Methods: Effects of the opioid receptor antagonists, SoRI-9409 (0-30 mg/kg, intraperitoneal, IP), naltrexone (0-30 mg/kg, IP) or naltrindole (0-10 mg/kg, IP) on ethanol consumption was measured in high and low ethanol consuming rats using two different drinking paradigms. SoRI-9409, naltrexone and naltrindole mediated inhibition of DOP-R stimulated [35S]GTPγS binding was measured in brain membranes prepared from high ethanol consuming rats. The effects of SoRI-9409 on morphine-mediated analgesia, conditioned place preference and anxiety were also examined.

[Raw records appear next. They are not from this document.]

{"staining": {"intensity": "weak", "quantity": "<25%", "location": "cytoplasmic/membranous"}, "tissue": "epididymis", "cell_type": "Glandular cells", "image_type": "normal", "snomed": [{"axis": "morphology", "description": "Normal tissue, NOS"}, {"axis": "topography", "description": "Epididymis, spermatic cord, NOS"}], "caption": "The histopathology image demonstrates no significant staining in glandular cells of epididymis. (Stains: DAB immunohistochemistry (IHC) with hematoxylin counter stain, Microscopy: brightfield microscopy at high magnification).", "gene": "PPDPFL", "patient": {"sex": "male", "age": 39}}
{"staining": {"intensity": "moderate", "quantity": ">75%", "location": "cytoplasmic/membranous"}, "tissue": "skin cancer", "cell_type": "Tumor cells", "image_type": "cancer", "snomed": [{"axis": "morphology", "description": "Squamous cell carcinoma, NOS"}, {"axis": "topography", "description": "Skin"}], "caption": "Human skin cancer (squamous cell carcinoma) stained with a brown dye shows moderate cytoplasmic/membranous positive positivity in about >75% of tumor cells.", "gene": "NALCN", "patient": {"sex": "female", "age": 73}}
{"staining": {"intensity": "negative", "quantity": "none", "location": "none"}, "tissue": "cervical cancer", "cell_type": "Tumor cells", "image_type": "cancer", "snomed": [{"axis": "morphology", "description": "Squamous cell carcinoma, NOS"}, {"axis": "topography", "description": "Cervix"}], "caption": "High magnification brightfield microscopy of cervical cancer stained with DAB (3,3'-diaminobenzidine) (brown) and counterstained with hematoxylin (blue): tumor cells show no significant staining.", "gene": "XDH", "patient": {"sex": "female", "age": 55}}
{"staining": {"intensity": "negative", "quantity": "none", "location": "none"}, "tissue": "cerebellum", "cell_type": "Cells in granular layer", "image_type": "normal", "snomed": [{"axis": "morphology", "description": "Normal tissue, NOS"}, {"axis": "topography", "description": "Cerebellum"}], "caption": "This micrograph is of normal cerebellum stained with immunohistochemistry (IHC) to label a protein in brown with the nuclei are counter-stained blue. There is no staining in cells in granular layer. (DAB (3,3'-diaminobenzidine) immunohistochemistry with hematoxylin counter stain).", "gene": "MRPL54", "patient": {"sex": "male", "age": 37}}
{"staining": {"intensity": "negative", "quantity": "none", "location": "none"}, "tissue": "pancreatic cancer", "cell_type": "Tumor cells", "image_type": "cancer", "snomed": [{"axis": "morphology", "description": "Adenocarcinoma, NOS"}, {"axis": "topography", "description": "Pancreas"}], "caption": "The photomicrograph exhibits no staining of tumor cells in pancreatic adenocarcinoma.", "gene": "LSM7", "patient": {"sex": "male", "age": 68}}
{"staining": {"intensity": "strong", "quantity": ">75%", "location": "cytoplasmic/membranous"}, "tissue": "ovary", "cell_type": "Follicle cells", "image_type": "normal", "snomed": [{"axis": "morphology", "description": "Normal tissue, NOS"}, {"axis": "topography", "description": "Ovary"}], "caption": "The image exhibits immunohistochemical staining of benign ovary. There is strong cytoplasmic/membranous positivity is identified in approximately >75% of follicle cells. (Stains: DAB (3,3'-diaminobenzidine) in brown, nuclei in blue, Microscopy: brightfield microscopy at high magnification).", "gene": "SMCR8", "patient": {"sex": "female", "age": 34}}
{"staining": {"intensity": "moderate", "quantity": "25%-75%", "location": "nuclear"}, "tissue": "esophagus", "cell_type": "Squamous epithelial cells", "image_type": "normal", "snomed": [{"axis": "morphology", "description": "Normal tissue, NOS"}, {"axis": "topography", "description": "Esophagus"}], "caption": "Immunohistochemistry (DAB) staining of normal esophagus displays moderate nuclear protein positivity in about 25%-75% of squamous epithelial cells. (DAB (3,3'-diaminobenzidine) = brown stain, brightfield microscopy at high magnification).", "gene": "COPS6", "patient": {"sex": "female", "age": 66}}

Results: In high but not low ethanol-consuming animals SoRI-9409 is 3-fold more effective and selective at reducing ethanol consumption when compared to naltrexone or naltrindole for up to 24 hours. SoRI-9409 administered daily for 28 days continuously reduced ethanol consumption and when the administration of SoRI-9409 was terminated, the amount of ethanol consumed remained lower compared to vehicle-treated animals. Furthermore, SoRI-9409 inhibits DOP-R stimulated [35S]GTPγS binding in brain membranes of high ethanol consuming rats.

Conclusions: SoRI-9409 causes selective and long-lasting reductions of ethanol consumption. This suggests that compounds that have high affinity for DOP-Rs such as SoRI-9409 may be promising candidates for development as a novel therapeutic for the treatment of alcoholism.